If the current logic of the Home Affairs Select Committee of MPs is to be followed, it would not be a good idea for people to consider visiting either Greece or France for their summer holiday next year.

With the price of half-decent supermarket wine in France dropping as low as three euros a bottle, or retsina – even in posh Greek tourist shops – being sold as cheaply as a euro for a half-litre, town and city centres are bound to be full of violent Greek and French drunks. The fiery raki spirit in Greece, at 40 per cent proof, can be had for as little as two or three euros a litre.

The same can be said of Spain, Portugal or any other European country where the local plonk retails at next to nothing – yet the locals can seem to enjoy it without running amok every weekend – which isn’t the case, sadly, for British holidaymakers.

Pubs in Wharfedale are struggling as much as they are anywhere else and the idea that they should be stopped from promoting themselves by offering their wares at slightly cheaper rates for part of the day would be another nail in the coffin lid for their business.

MP Philip Davies is right that the logic behind the call by some MPs for supermarkets to increase the price of booze is simplistic and flawed.
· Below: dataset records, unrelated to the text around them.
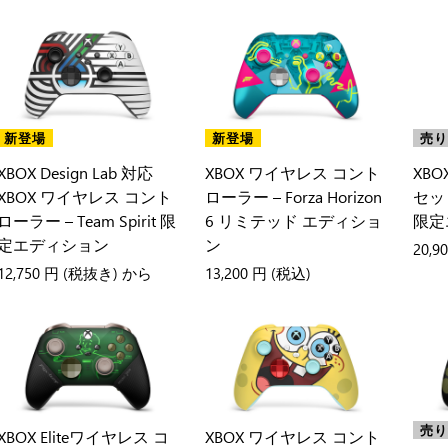
新登場
新登場
売
XBOX Design Lab 対応
XBOX ワイヤレス コント
XB
XBOX ワイヤレス コント
ローラー – Forza Horizon
セット 
ローラー – Team Spirit 限
6 リミテッド エディショ
限定
定エディション
ン
20,9
12,750 円
(税抜き) から
13,200 円
(税込)
売
XBOX Eliteワイヤレス コ
XBOX ワイヤレス コント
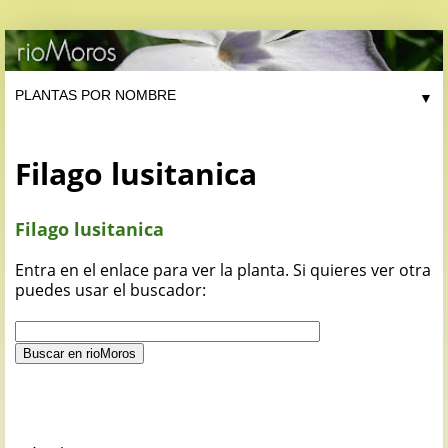
▼
Filago lusitanica
Filago lusitanica
Entra en el enlace para ver la planta. Si quieres ver otra
puedes usar el buscador:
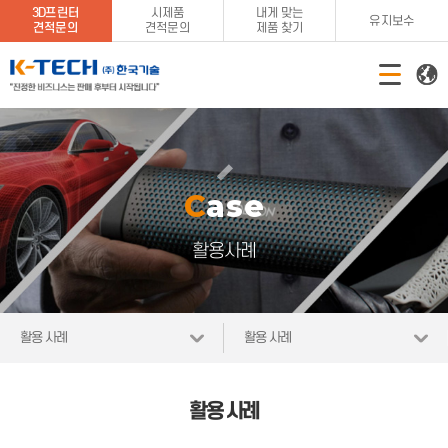
3D프린터
시제품
내게 맞는
유지보수
견적문의
견적문의
제품 찾기
Case
활용사례
활용 사례
활용 사례
활용 사례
Thugs are not produced by cheap booze, and the fact that thugs take advantage of cheap booze offers before behaving like animals in town and city centres cannot be blamed on pubs and supermarkets.
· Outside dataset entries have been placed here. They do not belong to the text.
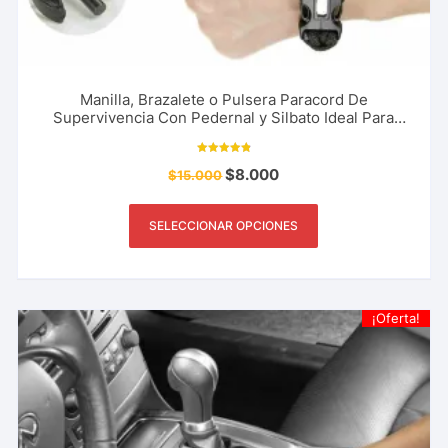
Manilla, Brazalete o Pulsera Paracord De
Supervivencia Con Pedernal y Silbato Ideal Para
Pesca, Camping, Montañismo y Más
Valorado
$
8.000
$
15.000
con
4.91
de 5
SELECCIONAR OPCIONES
¡Oferta!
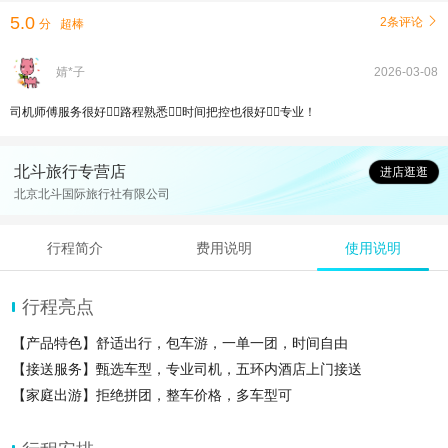
5.0
2条评论

分
超棒
婧*子
2026-03-08
司机师傅服务很好👍🏻路程熟悉👍🏻时间把控也很好👌🏻专业！
北斗旅行专营店
进店逛逛
北京北斗国际旅行社有限公司
行程简介
费用说明
使用说明
行程亮点
【产品特色】舒适出行，包车游，一单一团，时间自由
【接送服务】甄选车型，专业司机，五环内酒店上门接送
【家庭出游】拒绝拼团，整车价格，多车型可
We need to look at why there seems to be an increasing number of mainly young people who not only want to get drunk but also want to damage other people and destroy property before going home to sleep it off.

Fortunately, Wharfedale does not suffer greatly from the kind of alarming behaviour the centres of Leeds, Keighley and Bradford have to suffer each weekend.

But the idea that only the affluent should be allowed to consume as much alcohol as they want seems to go against Mrs Cryer’s principles, which makes it all the more likely that the proposal has not really been deeply considered.